When it's a joke, a mess or a logo from 1996, you make the brand look bad.
London, England (PRWEB UK) 28 July 2012
Email signatures tool maker, Exclaimer, have launched a list of six signature mistakes – with some tips on how to avoid them.
They say the list is to help stop an unprofessional or inappropriate mail from hurting a brand – and its sales.
Brad Shepard, product manager began, "it's not as simple as you think. But it's not as hard as the less tech-savvy might fear.
"The key is this: see it as part of a whole. To contacts, it's not 'your' signature, it's your company's. When it's a joke, a mess or has an old logo from 1996, you make the brand look bad.
Here are our six tips to help make your brand look tip top on mail:
1. No Funny Business
Don't put a goofy pun in your Outlook signatures, like '(I wish) this was sent from outside the office'. If it's on personal mail, fine. But if it's corporate mail, you never know who will see it.
You might mail it to someone you have a great rapport with – but what if he happens to send it to his boss? And what if he then sends it to yours? Once mail leaves your desk you lose all control over it.
Just think for a few seconds before pressing send.
2. Be Honest
Don't put an inflated title on your signature – with LinkedIn and Google it's too easy to go and look it up these days. I like job titles like 'Wifi Pixie' and 'Supreme Being' – but your boss or key client might not.
Or if it's just overblown, say it goes from 'clerk' to 'senior clerk' or 'chief clerk'. When someone spots it or says it in front of your manager – you won't feel so senior.
We suggest you make your job title link to your LinkedIn profile. Or use a small LinkedIn image and link that straight to your page.

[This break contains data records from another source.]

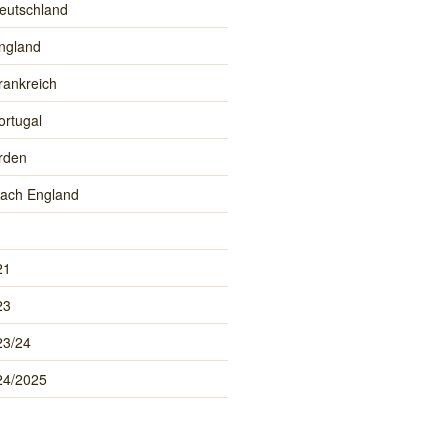
eutschland
ngland
rankreich
ortugal
rden
ach England
21
23
23/24
24/2025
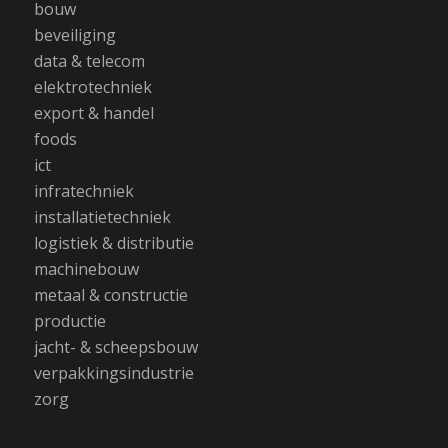
bouw
beveiliging
data & telecom
elektrotechniek
export & handel
foods
ict
infratechniek
installatietechniek
logistiek & distributie
machinebouw
metaal & constructie
productie
jacht- & scheepsbouw
verpakkingsindustrie
zorg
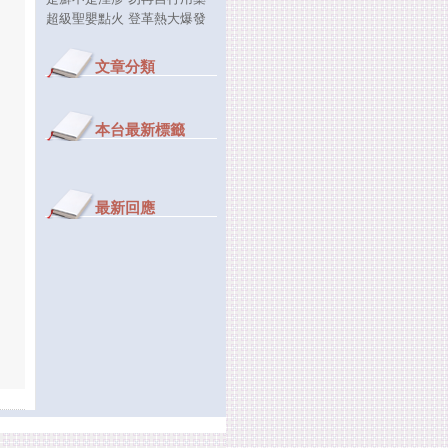
超級聖嬰點火 登革熱大爆發
文章分類
本台最新標籤
最新回應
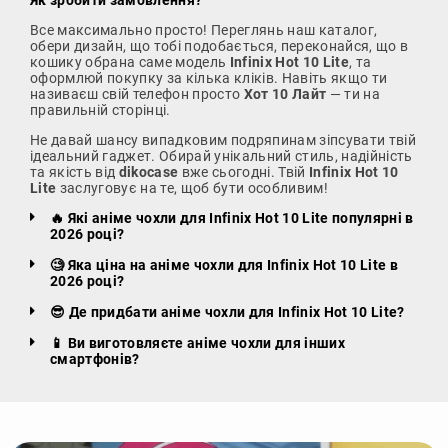
Все максимально просто! Переглянь наш каталог,
обери дизайн, що тобі подобається, переконайся, що в
кошику обрана саме модель
Infinix Hot 10 Lite
, та
оформлюй покупку за кілька кліків. Навіть якщо ти
називаєш свій телефон просто
Хот 10 Лайт
— ти на
правильній сторінці.
Не давай шансу випадковим подряпинам зіпсувати твій
ідеальний гаджет. Обирай унікальний стиль, надійність
та якість від
dikocase
вже сьогодні. Твій
Infinix Hot 10
Lite
заслуговує на те, щоб бути особливим!
🔥 Які аніме чохли для Infinix Hot 10 Lite популярні в
2026 році?
🧐 Яка ціна на аніме чохли для Infinix Hot 10 Lite в
2026 році?
😎 Де придбати аніме чохли для Infinix Hot 10 Lite?
📱 Ви виготовляєте аніме чохли для інших
смартфонів?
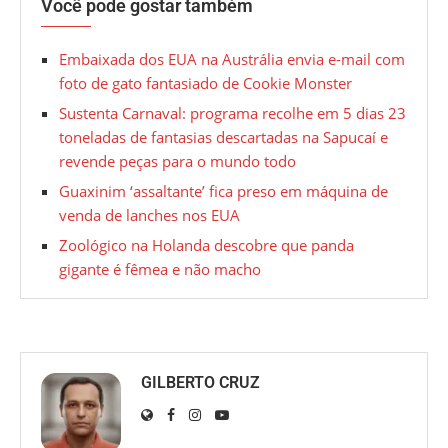
Você pode gostar também
Embaixada dos EUA na Austrália envia e-mail com
foto de gato fantasiado de Cookie Monster
Sustenta Carnaval: programa recolhe em 5 dias 23
toneladas de fantasias descartadas na Sapucaí e
revende peças para o mundo todo
Guaxinim ‘assaltante’ fica preso em máquina de
venda de lanches nos EUA
Zoológico na Holanda descobre que panda
gigante é fêmea e não macho
GILBERTO CRUZ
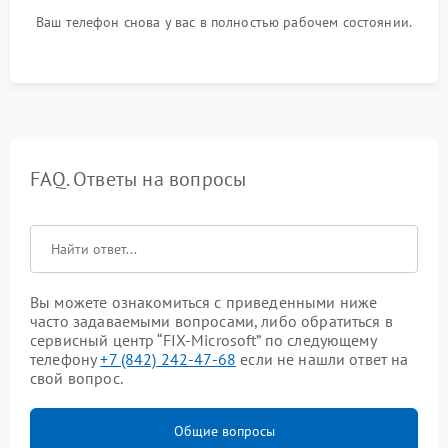
Ваш телефон снова у вас в полностью рабочем состоянии.
FAQ. Ответы на вопросы
Вы можете ознакомиться с приведенными ниже
часто задаваемыми вопросами, либо обратиться в
сервисный центр “FIX-Microsoft” по следующему
телефону
+7 (842) 242-47-68
если не нашли ответ на
свой вопрос.
Общие вопросы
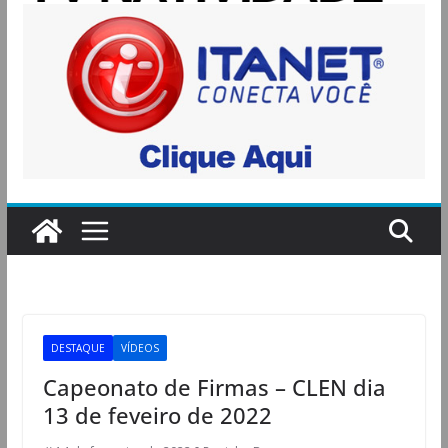
DESTAQUE
VÍDEOS
Capeonato de Firmas – CLEN dia
13 de feveiro de 2022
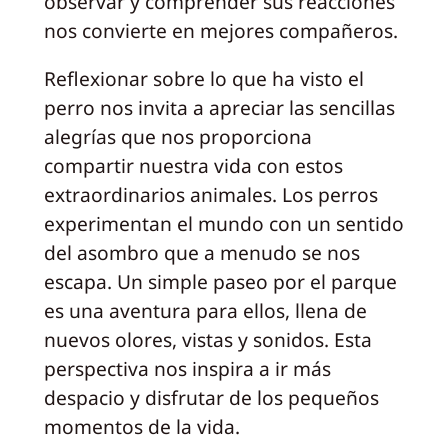
observar y comprender sus reacciones
nos convierte en mejores compañeros.
Reflexionar sobre lo que ha visto el
perro nos invita a apreciar las sencillas
alegrías que nos proporciona
compartir nuestra vida con estos
extraordinarios animales. Los perros
experimentan el mundo con un sentido
del asombro que a menudo se nos
escapa. Un simple paseo por el parque
es una aventura para ellos, llena de
nuevos olores, vistas y sonidos. Esta
perspectiva nos inspira a ir más
despacio y disfrutar de los pequeños
momentos de la vida.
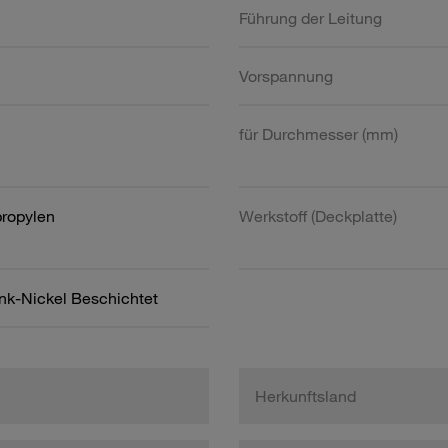
Führung der Leitung
Vorspannung
für Durchmesser (mm)
propylen
Werkstoff (Deckplatte)
ink-Nickel Beschichtet
Herkunftsland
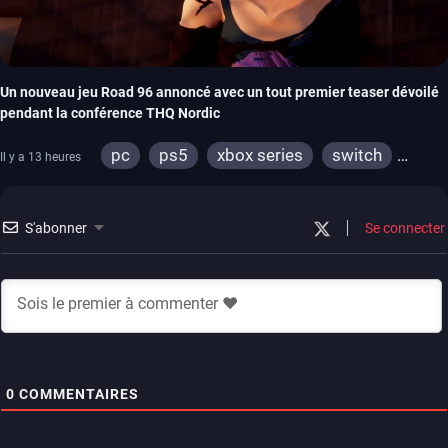
Un nouveau jeu Road 96 annoncé avec un tout premier teaser dévoilé
pendant la conférence THQ Nordic
pc
ps5
xbox series
switch
Il y a 13 heures
stadia
ps4
xbox one
S'abonner
Se connecter
0
COMMENTAIRES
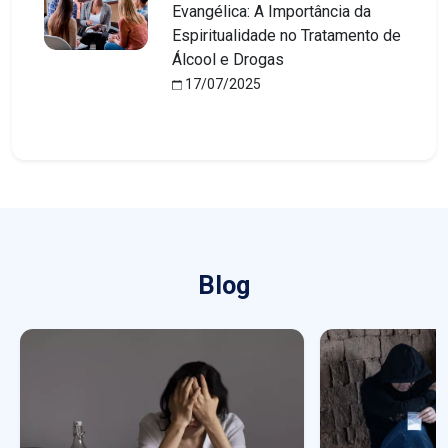
Evangélica: A Importância da
Espiritualidade no Tratamento de
Álcool e Drogas
17/07/2025
Blog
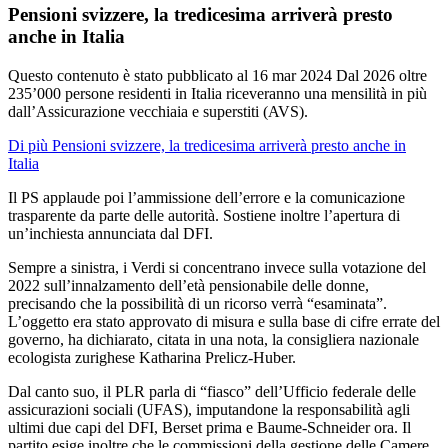
Pensioni svizzere, la tredicesima arriverà presto
anche in Italia
Questo contenuto è stato pubblicato al
16 mar 2024
Dal 2026 oltre
235’000 persone residenti in Italia riceveranno una mensilità in più
dall’Assicurazione vecchiaia e superstiti (AVS).
Di più Pensioni svizzere, la tredicesima arriverà presto anche in
Italia
Il PS applaude poi l’ammissione dell’errore e la comunicazione
trasparente da parte delle autorità. Sostiene inoltre l’apertura di
un’inchiesta annunciata dal DFI.
Sempre a sinistra, i Verdi si concentrano invece sulla votazione del
2022 sull’innalzamento dell’età pensionabile delle donne,
precisando che la possibilità di un ricorso verrà “esaminata”.
L’oggetto era stato approvato di misura e sulla base di cifre errate del
governo, ha dichiarato, citata in una nota, la consigliera nazionale
ecologista zurighese Katharina Prelicz-Huber.
Dal canto suo, il PLR parla di “fiasco” dell’Ufficio federale delle
assicurazioni sociali (UFAS), imputandone la responsabilità agli
ultimi due capi del DFI, Berset prima e Baume-Schneider ora. Il
partito esige inoltre che le commissioni della gestione delle Camere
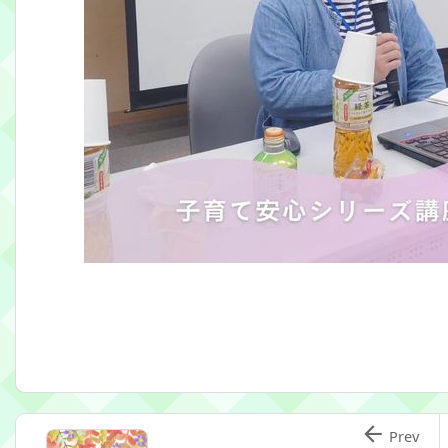

Prev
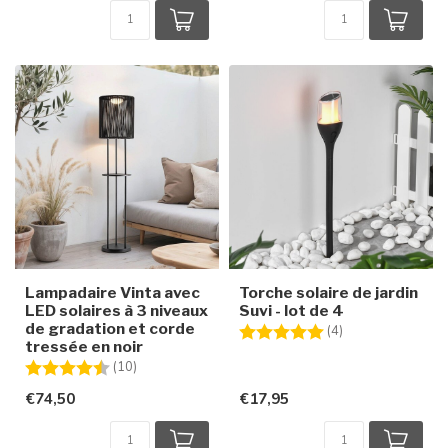
Lampadaire Vinta avec
Torche solaire de jardin
LED solaires à 3 niveaux
Suvi - lot de 4
de gradation et corde
Note:
5.0 sur 5 étoiles
(4)
tressée en noir
Note:
4.8 sur 5 étoiles
(10)
€74,50
€17,95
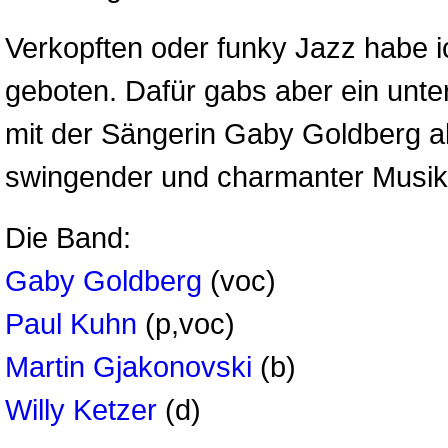
Verkopften oder funky Jazz habe i
geboten. Dafür gabs aber ein unt
mit der Sängerin Gaby Goldberg al
swingender und charmanter Musik
Die Band:
Gaby Goldberg
(voc)
Paul Kuhn
(p,voc)
Martin Gjakonovski
(b)
Willy Ketzer
(d)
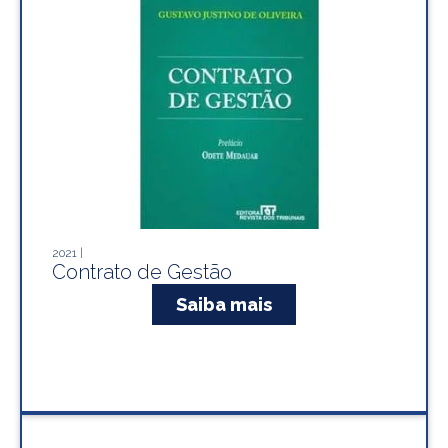
2021 |
Contrato de Gestão
Saiba mais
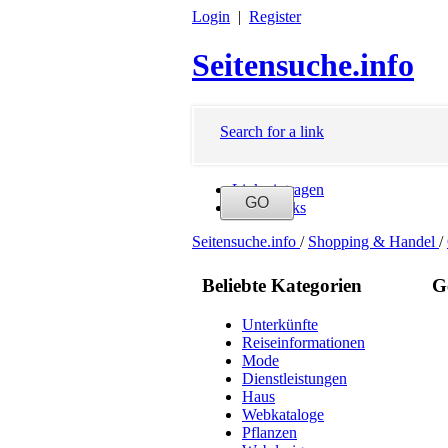
Login
|
Register
Seitensuche.info
Search for a link
Link eintragen
Neue Links
Seitensuche.info
/
Shopping & Handel
/
Beliebte Kategorien
G
Unterkünfte
Reiseinformationen
Mode
Dienstleistungen
Haus
Webkataloge
Pflanzen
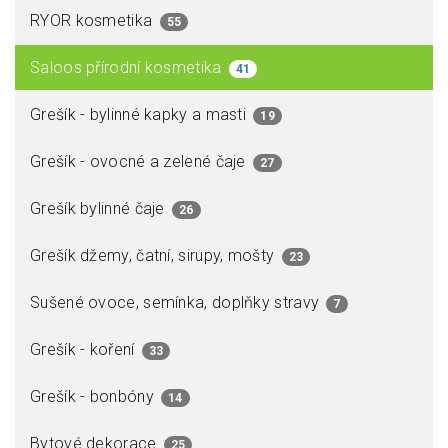
RYOR kosmetika
55
Saloos přírodní kosmetika
41
Grešík - bylinné kapky a masti
19
Grešík - ovocné a zelené čaje
27
Grešík bylinné čaje
26
Grešík džemy, čatní, sirupy, mošty
23
Sušené ovoce, semínka, doplňky stravy
7
Grešík - koření
33
Grešík - bonbóny
14
Bytové dekorace
25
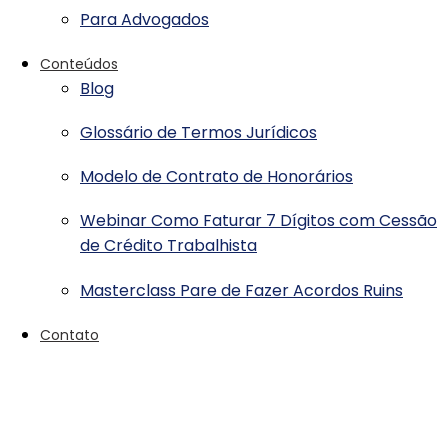
Para Advogados
Conteúdos
Blog
Glossário de Termos Jurídicos
Modelo de Contrato de Honorários
Webinar Como Faturar 7 Dígitos com Cessão
de Crédito Trabalhista
Masterclass Pare de Fazer Acordos Ruins
Contato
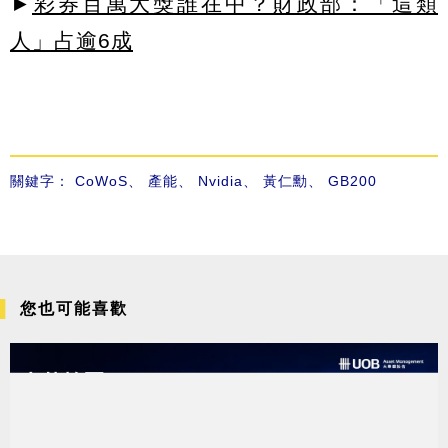
►
彩券百萬大獎誰在中？財政部：「這類
人」占逾6成
關鍵字：
CoWoS
、
產能
、
Nvidia
、
黃仁勳
、
GB200
您也可能喜歡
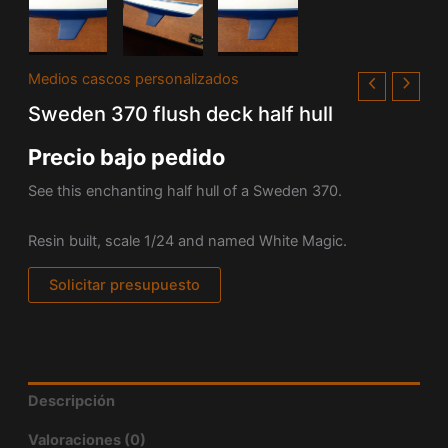
Medios cascos personalizados
Sweden 370 flush deck half hull
Precio bajo pedido
See this enchanting half hull of a Sweden 370.
Resin built, scale 1/24 and named White Magic.
Solicitar presupuesto
Descripción
Valoraciones (0)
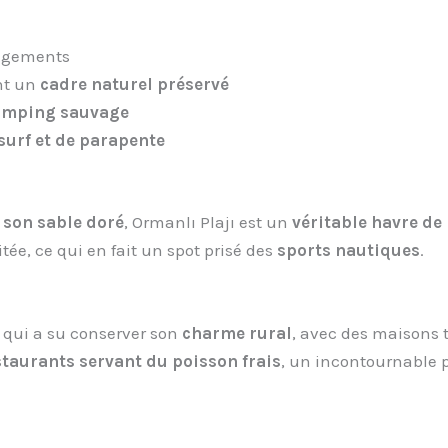
agements
nt un
cadre naturel préservé
camping sauvage
surf et de parapente
 son sable doré
, Ormanlı Plajı est un
véritable havre de
tée, ce qui en fait un spot prisé des
sports nautiques
.
r qui a su conserver son
charme rural
, avec des maisons 
staurants servant du poisson frais
, un incontournable p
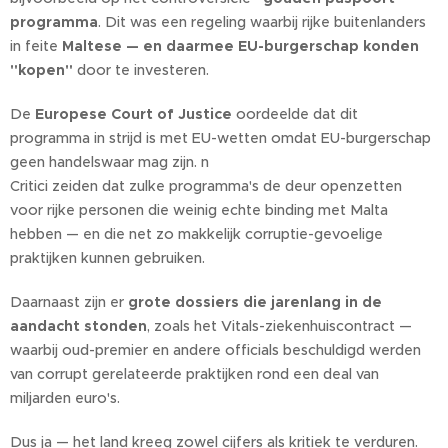
programma
. Dit was een regeling waarbij rijke buitenlanders
in feite
Maltese — en daarmee EU-burgerschap konden
"kopen"
door te investeren.
De
Europese Court of Justice
oordeelde dat dit
programma in strijd is met EU-wetten omdat EU-burgerschap
geen handelswaar mag zijn. n
Critici zeiden dat zulke programma's de deur openzetten
voor rijke personen die weinig echte binding met Malta
hebben — en die net zo makkelijk corruptie-gevoelige
praktijken kunnen gebruiken.
Daarnaast zijn er
grote dossiers die jarenlang in de
aandacht stonden
, zoals het Vitals-ziekenhuiscontract —
waarbij oud-premier en andere officials beschuldigd werden
van corrupt gerelateerde praktijken rond een deal van
miljarden euro's.
Dus ja — het land kreeg zowel cijfers als kritiek te verduren.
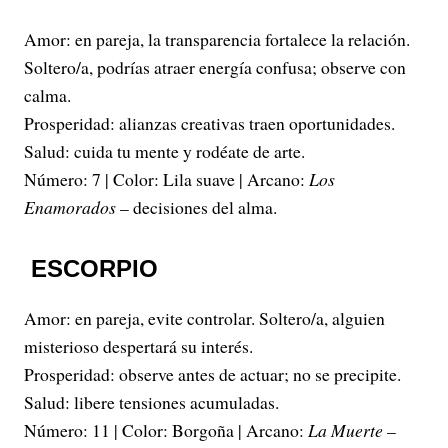
Amor: en pareja, la transparencia fortalece la relación.
Soltero/a, podrías atraer energía confusa; observe con
calma.
Prosperidad: alianzas creativas traen oportunidades.
Salud: cuida tu mente y rodéate de arte.
Número: 7 | Color: Lila suave | Arcano:
Los
Enamorados
– decisiones del alma.
ESCORPIO
Amor: en pareja, evite controlar. Soltero/a, alguien
misterioso despertará su interés.
Prosperidad: observe antes de actuar; no se precipite.
Salud: libere tensiones acumuladas.
Número: 11 | Color: Borgoña | Arcano:
La Muerte
–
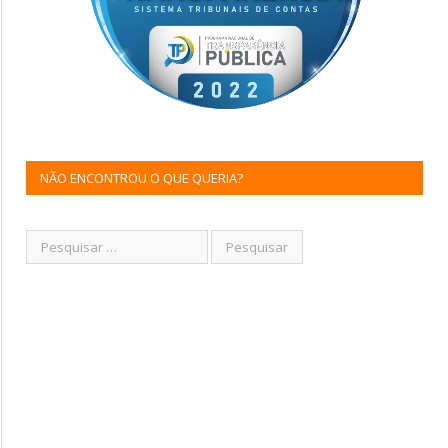
NÃO ENCONTROU O QUE QUERIA?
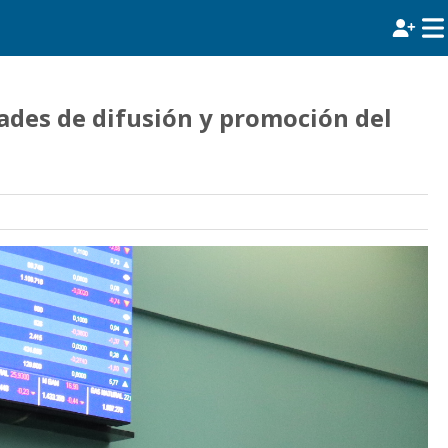
dades de difusión y promoción del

It's too easy to check up on facts these days. Don't fight it – use it.
3. Spell Well
It's so, so easy to stop this. If you're not sure of a word, copy it and paste it into Google with 'dictionary' after it. Look, you're a better speller already.
We think the way to go with this is to get control of everyone's signature. You will get disagreements and that can be just as bad. One 'line controller' might work next to a 'line-controller' – which is it?
Flipping back and forth is not good. Set the standard and make all mail match it.
4. Line Up
So, say there's a signature that all staff use. But your name is 'Hamilton Carter-Garretson'. What do you do? Build it with long names in mind.
It's their name – you can't make them change it. Make sure your official signature has some room for the name (and job title) to stretch. It doesn't just make you look bad, you look a little insensitive.
The whole world is not named 'Ed Linn' – though it is a lovely name. Some of us have long family names, some of us have married and hyphenated our names.
Don't look out of touch. Use a tool to edit the style and try to get out a little more – learn people's names.
5. Link Right
So you've got a 'Karen.Green@greenorg.net' in your signature, it's blue and underlined. Clicking it must open an email with that address in the 'To:' slot, right?
Wrong. If you've just copied a friend's signature and changed the address you can see, you've made a big mistake.
Like a link to a web page, it has a URL. Instead of google.com it has 'mailto:Ed.Linn@greenorg.net'. If you don't open the HTML and change that, clicking your address will start a new message to his address – not yours.
Use a tool to work out snags like this and give each member of staff their own pre-made version – not something to copy and paste.
6. Get With The Times
No one will urgently need your fax number. If you're still in dire need of it – and you might be at some point – you can bet there will be time to send someone a quick message to tell them what it is.
Use the details that you really need – and no more. The trouble is that's different for all staff.
Tech support might want their out-of-hours numbers on there but accounts might want the fax line after all.
It looks bad if you've got ninety different logos in use. You'll look very small-time indeed. But you want it to match the various needs of each team.
Software and tools for Exchange signatures, Office 365 signatures and features like them are – we think – the way to go. 'Wifi Pixie' is not."